Département de l'économie, de la formation et de la recherche

Liquidé

Wortlaut

La Suisse réduit la dette de l'Irak d'environ 264 millions de francs sur une dette totale de 330 millions. D'après le SECO, cette réduction de dette devrait permettre à l'Irak de parvenir à "une situation d'endettement soutenable" et de libérer des fonds pour la reconstruction du pays.

Je demande au Conseil fédéral s'il juge opportun de cofinancer ainsi la guerre en Irak, et qui va concrètement supporter la charge de ces 264 millions de francs.

Stellungnahme des Bundesrates

- Les créances de la Suisse sur l'Irak rééchelonnées dans le cadre du Club de Paris proviennent d'exportations couvertes par la garantie suisse contre les risques à l'exportation (GRE) durant les années 1970 et 1980. Elles se montent à un total de quelque 330 millions de francs.

- Le Club de Paris est un groupe informel de 19 nations détenant des créances importantes sur des pays débiteurs. La Suisse compte parmi ces pays créanciers. Etant un pays de petite taille, elle a tout intérêt à se joindre à d'autres pays créanciers afin de minimiser les pertes liées aux arriérés. La Suisse détient moins de 1 % des créances que les membres du Club de Paris ont sur l'Irak.

- Dans le cas de ce pays ne remboursant plus depuis des années, le rééchelonnement et la réduction de la dette convenus au sein du Club de Paris vont permettre de recouvrer 20 % des créances.

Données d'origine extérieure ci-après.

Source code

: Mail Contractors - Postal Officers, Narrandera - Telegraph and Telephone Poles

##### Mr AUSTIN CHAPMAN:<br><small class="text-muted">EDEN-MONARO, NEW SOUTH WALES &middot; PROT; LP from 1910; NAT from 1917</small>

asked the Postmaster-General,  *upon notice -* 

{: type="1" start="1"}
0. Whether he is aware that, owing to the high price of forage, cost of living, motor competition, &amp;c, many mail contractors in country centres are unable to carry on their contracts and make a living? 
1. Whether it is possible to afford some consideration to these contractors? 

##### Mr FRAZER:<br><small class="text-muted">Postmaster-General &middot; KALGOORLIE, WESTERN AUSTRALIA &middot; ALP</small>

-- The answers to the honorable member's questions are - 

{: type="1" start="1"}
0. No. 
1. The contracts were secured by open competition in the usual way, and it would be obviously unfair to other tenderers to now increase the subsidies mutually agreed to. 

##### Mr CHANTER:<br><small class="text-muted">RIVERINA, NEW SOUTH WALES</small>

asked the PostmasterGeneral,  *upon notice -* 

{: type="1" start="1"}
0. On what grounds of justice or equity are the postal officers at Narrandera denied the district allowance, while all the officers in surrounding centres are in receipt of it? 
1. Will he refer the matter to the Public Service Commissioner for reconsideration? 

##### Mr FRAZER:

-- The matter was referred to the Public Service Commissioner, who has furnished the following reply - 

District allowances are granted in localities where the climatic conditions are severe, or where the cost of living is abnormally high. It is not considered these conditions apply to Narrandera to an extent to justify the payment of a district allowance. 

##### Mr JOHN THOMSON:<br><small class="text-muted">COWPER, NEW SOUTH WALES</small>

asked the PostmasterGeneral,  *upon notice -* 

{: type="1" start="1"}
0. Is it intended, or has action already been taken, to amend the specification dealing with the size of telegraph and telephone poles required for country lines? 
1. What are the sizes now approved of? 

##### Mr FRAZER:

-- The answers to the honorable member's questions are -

D'après l'accord atteint au sein du Club de Paris, les 80 % restants seront annulés, sachant que cette annulation sera progressive et liée aux progrès réalisés dans le cadre des programmes prévus par le Fonds monétaire international.

- Il est dans l'intérêt des créanciers que l'Irak parvienne à une situation de dette soutenable puisque c'est la seule solution pour que le pays rembourse ses dettes, même partiellement.

- Dans le cas de l'Irak, les créances ouvertes depuis des décennies ont déjà été amorties dans la comptabilité de la GRE. De ce fait, la remise de la dette dont il est question aujourd'hui n'entraînera plus de frais ni pour la GRE, ni pour la Confédération.